Abstract

Several explanations have been proposed to account for the dramatic perturbation to Earth's carbon cycle that led to extreme warming, ocean acidification, mass extinction, and a major negative carbon isotope excursion (CIE) at the Paleocene–Eocene (P/E) boundary. One reason that the ultimate cause for this event remains ambiguous is the difficulty in directly testing these multiple hypotheses. We conducted a test of one proposed mechanism, the “wildfire hypothesis,” that suggests that combustion of a significant fraction of abundant Paleocene peat deposits within several thousand years could release enough CO 2 to Earth's atmosphere to account for all of these observations.
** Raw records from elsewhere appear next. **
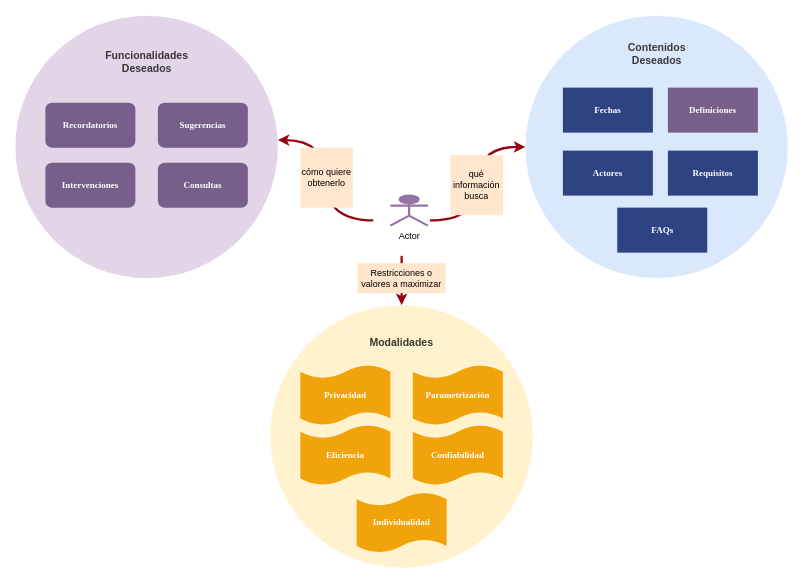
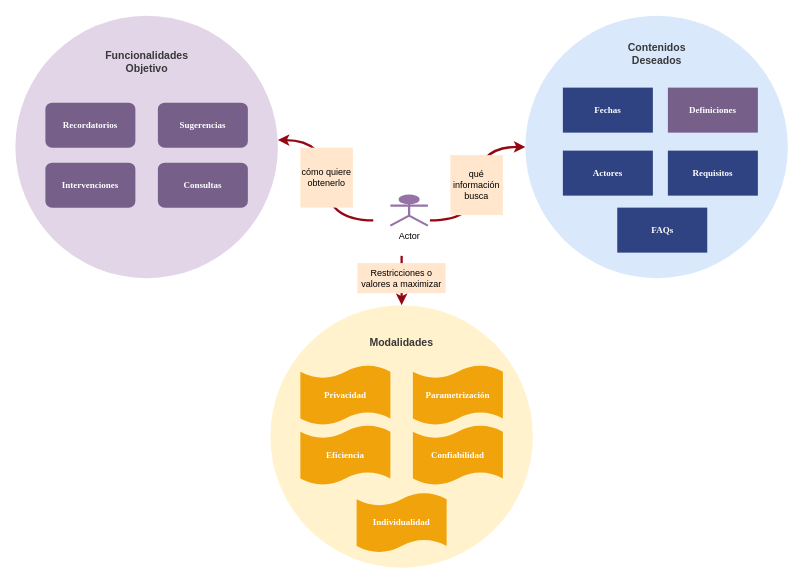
  <mxCell id="0" />
  <mxCell id="1" parent="0" />
  <mxCell id="2" style="edgeStyle=orthogonalEdgeStyle;orthogonalLoop=1;jettySize=auto;html=1;exitX=0;exitY=0.5;exitDx=0;exitDy=0;entryX=1;entryY=0.474;entryDx=0;entryDy=0;entryPerimeter=0;curved=1;strokeWidth=3;strokeColor=#940711;" parent="1" source="5" target="8" edge="1"><mxGeometry relative="1" as="geometry" /></mxCell>
  <mxCell id="3" style="edgeStyle=orthogonalEdgeStyle;orthogonalLoop=1;jettySize=auto;html=1;exitX=1;exitY=0.5;exitDx=0;exitDy=0;entryX=0;entryY=0.5;entryDx=0;entryDy=0;curved=1;strokeWidth=3;strokeColor=#940711;" parent="1" source="5" target="9" edge="1"><mxGeometry relative="1" as="geometry" /></mxCell>
  <mxCell id="4" style="edgeStyle=orthogonalEdgeStyle;rounded=0;orthogonalLoop=1;jettySize=auto;html=1;entryX=0.5;entryY=0;entryDx=0;entryDy=0;strokeWidth=3;strokeColor=#940711;" parent="1" source="5" target="7" edge="1"><mxGeometry relative="1" as="geometry" /></mxCell>
  <mxCell id="5" value="" style="rounded=0;whiteSpace=wrap;html=1;strokeColor=none;" parent="1" vertex="1"><mxGeometry x="497.5" y="246" width="75" height="94" as="geometry" /></mxCell>
  <mxCell id="6" value="Actor" style="shape=umlActor;verticalLabelPosition=bottom;verticalAlign=top;html=1;outlineConnect=0;strokeColor=#9673A6;fillColor=#9673A6;strokeWidth=3;" parent="1" vertex="1"><mxGeometry x="520" y="260" width="50" height="40" as="geometry" /></mxCell>
  <mxCell id="7" value="" style="ellipse;whiteSpace=wrap;html=1;aspect=fixed;fillColor=#fff2cc;strokeColor=none;" parent="1" vertex="1"><mxGeometry x="360" y="406" width="350" height="350" as="geometry" /></mxCell>
  <mxCell id="8" value="" style="ellipse;whiteSpace=wrap;html=1;aspect=fixed;fillColor=#e1d5e7;strokeColor=none;" parent="1" vertex="1"><mxGeometry x="20" y="20" width="350" height="350" as="geometry" /></mxCell>
  <mxCell id="9" value="" style="ellipse;whiteSpace=wrap;html=1;aspect=fixed;fillColor=#dae8fc;strokeColor=none;" parent="1" vertex="1"><mxGeometry x="700" y="20" width="350" height="350" as="geometry" /></mxCell>
  <mxCell id="10" value="cómo quiere obtenerlo" style="rounded=0;whiteSpace=wrap;html=1;fillColor=#ffe6cc;strokeColor=none;" parent="1" vertex="1"><mxGeometry x="400" y="196" width="70" height="80" as="geometry" /></mxCell>
  <mxCell id="11" value="qué información busca" style="rounded=0;whiteSpace=wrap;html=1;fillColor=#ffe6cc;strokeColor=none;" parent="1" vertex="1"><mxGeometry x="600" y="206" width="70" height="80" as="geometry" /></mxCell>
  <mxCell id="12" value="Restricciones o valores a maximizar" style="rounded=0;whiteSpace=wrap;html=1;fillColor=#ffe6cc;strokeColor=none;" parent="1" vertex="1"><mxGeometry x="476" y="350" width="117.5" height="40" as="geometry" /></mxCell>
- <mxCell id="13" value="Funcionalidades Deseados" style="text;html=1;strokeColor=none;fillColor=none;align=center;verticalAlign=middle;whiteSpace=wrap;rounded=0;fontSize=14;fontStyle=1;fontColor=#383838;" parent="1" vertex="1"><mxGeometry x="127.5" y="56" width="135" height="50" as="geometry" /></mxCell>
+ <mxCell id="13" value="Funcionalidades Objetivo" style="text;html=1;strokeColor=none;fillColor=none;align=center;verticalAlign=middle;whiteSpace=wrap;rounded=0;fontSize=14;fontStyle=1;fontColor=#383838;" parent="1" vertex="1"><mxGeometry x="127.5" y="56" width="135" height="50" as="geometry" /></mxCell>
  <mxCell id="14" value="&lt;font style=&quot;font-size: 14px&quot;&gt;Contenidos Deseados&lt;/font&gt;" style="text;html=1;strokeColor=none;fillColor=none;align=center;verticalAlign=middle;whiteSpace=wrap;rounded=0;fontSize=14;fontStyle=1;fontColor=#383838;" parent="1" vertex="1"><mxGeometry x="807.5" y="46" width="135" height="50" as="geometry" /></mxCell>
  <mxCell id="15" value="Modalidades" style="text;html=1;strokeColor=none;fillColor=none;align=center;verticalAlign=middle;whiteSpace=wrap;rounded=0;fontSize=14;fontStyle=1;fontColor=#383838;" parent="1" vertex="1"><mxGeometry x="515" y="446" width="40" height="20" as="geometry" /></mxCell>
  <mxCell id="16" value="Confiabilidad" style="shape=tape;whiteSpace=wrap;html=1;size=0.222;fillColor=#f0a30a;strokeColor=none;fontColor=#FFFFFF;fontStyle=1;fontFamily=Verdana;" parent="1" vertex="1"><mxGeometry x="550" y="566" width="120" height="80" as="geometry" /></mxCell>
  <mxCell id="17" value="Recordatorios" style="rounded=1;whiteSpace=wrap;html=1;fillColor=#76608a;strokeColor=none;fontColor=#FFFFFF;fontStyle=1;fontFamily=Verdana;" parent="1" vertex="1"><mxGeometry x="60" y="136" width="120" height="60" as="geometry" /></mxCell>
  <mxCell id="18" value="Fechas" style="rounded=0;whiteSpace=wrap;html=1;strokeColor=none;fillColor=#2F4282;fontColor=#FFFFFF;fontStyle=1;fontFamily=Verdana;" parent="1" vertex="1"><mxGeometry x="750" y="116" width="120" height="60" as="geometry" /></mxCell>
  <mxCell id="19" value="Sugerencias" style="rounded=1;whiteSpace=wrap;html=1;fillColor=#76608a;strokeColor=none;fontColor=#FFFFFF;fontStyle=1;fontFamily=Verdana;" parent="1" vertex="1"><mxGeometry x="210" y="136" width="120" height="60" as="geometry" /></mxCell>
  <mxCell id="20" value="Intervenciones" style="rounded=1;whiteSpace=wrap;html=1;fillColor=#76608a;strokeColor=none;fontColor=#FFFFFF;fontStyle=1;fontFamily=Verdana;" parent="1" vertex="1"><mxGeometry x="60" y="216" width="120" height="60" as="geometry" /></mxCell>
  <mxCell id="21" value="Consultas" style="rounded=1;whiteSpace=wrap;html=1;fillColor=#76608a;strokeColor=none;fontColor=#FFFFFF;fontStyle=1;fontFamily=Verdana;" parent="1" vertex="1"><mxGeometry x="210" y="216" width="120" height="60" as="geometry" /></mxCell>
  <mxCell id="22" value="Individualidad" style="shape=tape;whiteSpace=wrap;html=1;size=0.222;fillColor=#f0a30a;strokeColor=none;fontColor=#FFFFFF;fontStyle=1;fontFamily=Verdana;" parent="1" vertex="1"><mxGeometry x="475" y="656" width="120" height="80" as="geometry" /></mxCell>
  <mxCell id="23" value="Eficiencia" style="shape=tape;whiteSpace=wrap;html=1;size=0.222;fillColor=#f0a30a;strokeColor=none;fontColor=#FFFFFF;fontStyle=1;fontFamily=Verdana;" parent="1" vertex="1"><mxGeometry x="400" y="566" width="120" height="80" as="geometry" /></mxCell>
  <mxCell id="24" value="Parametrización" style="shape=tape;whiteSpace=wrap;html=1;size=0.222;fillColor=#f0a30a;strokeColor=none;fontColor=#FFFFFF;fontStyle=1;fontFamily=Verdana;" parent="1" vertex="1"><mxGeometry x="550" y="486" width="120" height="80" as="geometry" /></mxCell>
  <mxCell id="25" value="Privacidad" style="shape=tape;whiteSpace=wrap;html=1;size=0.222;fillColor=#f0a30a;strokeColor=none;fontColor=#FFFFFF;fontStyle=1;fontFamily=Verdana;" parent="1" vertex="1"><mxGeometry x="400" y="486" width="120" height="80" as="geometry" /></mxCell>
  <mxCell id="26" value="Definiciones" style="rounded=0;whiteSpace=wrap;html=1;strokeColor=none;fillColor=#76608a;fontColor=#FFFFFF;fontStyle=1;fontFamily=Verdana;" parent="1" vertex="1"><mxGeometry x="890" y="116" width="120" height="60" as="geometry" /></mxCell>
  <mxCell id="27" value="Actores" style="rounded=0;whiteSpace=wrap;html=1;strokeColor=none;fillColor=#2F4282;fontColor=#FFFFFF;fontStyle=1;fontFamily=Verdana;" parent="1" vertex="1"><mxGeometry x="750" y="200" width="120" height="60" as="geometry" /></mxCell>
  <mxCell id="28" value="Requisitos" style="rounded=0;whiteSpace=wrap;html=1;strokeColor=none;fillColor=#2F4282;fontColor=#FFFFFF;fontStyle=1;fontFamily=Verdana;" parent="1" vertex="1"><mxGeometry x="890" y="200" width="120" height="60" as="geometry" /></mxCell>
  <mxCell id="29" value="FAQs" style="rounded=0;whiteSpace=wrap;html=1;strokeColor=none;fillColor=#2F4282;fontColor=#FFFFFF;fontStyle=1;fontFamily=Verdana;" parent="1" vertex="1"><mxGeometry x="822.5" y="276" width="120" height="60" as="geometry" /></mxCell>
Soot and graphitic black carbon (hereafter collectively referred to as GBC), both combustion byproducts, are widely distributed (through smoke) by subaerial combustion, and are remarkably resistant to diagenetic degradation. Using samples provided by the Ocean Drilling Program, we measured GBC concentrations across the P/E boundary in two important Paleocene–Eocene Thermal Maximum (PETM) sections to test a prediction of the wildfire hypothesis, namely that the combustion of Paleocene organic matter at the onset of the PETM would produce a peak in sedimentary GBC. In the Bass River section (New Jersey margin), GBC concentrations are uniformly high (121–358 ppm), consistent with the core's continental margin setting, but there is no evidence of increased GBC flux at the PETM. Furthermore, carbon isotopic ratios of GBC display the negative CIE seen in PETM organic matter, indicating that this material was sourced from contemporaneous (P/E boundary) biomass, not geologically old carbon. At site 1210 (Shatsky Rise), GBC concentrations were uniformly below our method's detection limit (0.5 ppm), whereas the wildfire hypothesis would predict high GBC concentrations (∼ 3000) ppm accompanying the event. Together, these data appear to refute but cannot conclusively rule out biomass burning as the cause for the PETM event.